§ **Exercise inputs**:

[Start of section]

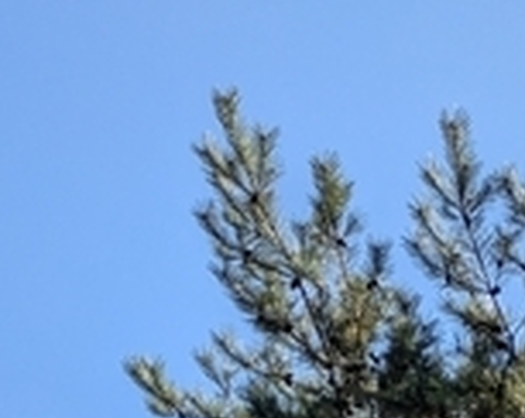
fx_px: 1986
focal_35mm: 128
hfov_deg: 14.9
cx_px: 479
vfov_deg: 9.1
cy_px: 1350
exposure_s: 1/1776
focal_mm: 5.43
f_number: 1.89
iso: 44
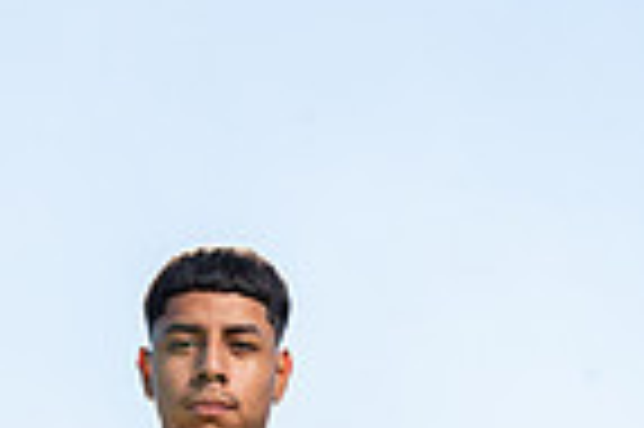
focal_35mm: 107
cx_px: 234
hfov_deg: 19.1
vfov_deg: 11.0
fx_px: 1912
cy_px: 987
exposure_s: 1/200
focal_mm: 34
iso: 100
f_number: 9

[End of section]

§ **To do**: Everything from the line with "hfov_deg: 19.1" to the end of the listing above is to be set down exactly, both ends included.

§ **Output**:
hfov_deg: 19.1
vfov_deg: 11.0
fx_px: 1912
cy_px: 987
exposure_s: 1/200
focal_mm: 34
iso: 100
f_number: 9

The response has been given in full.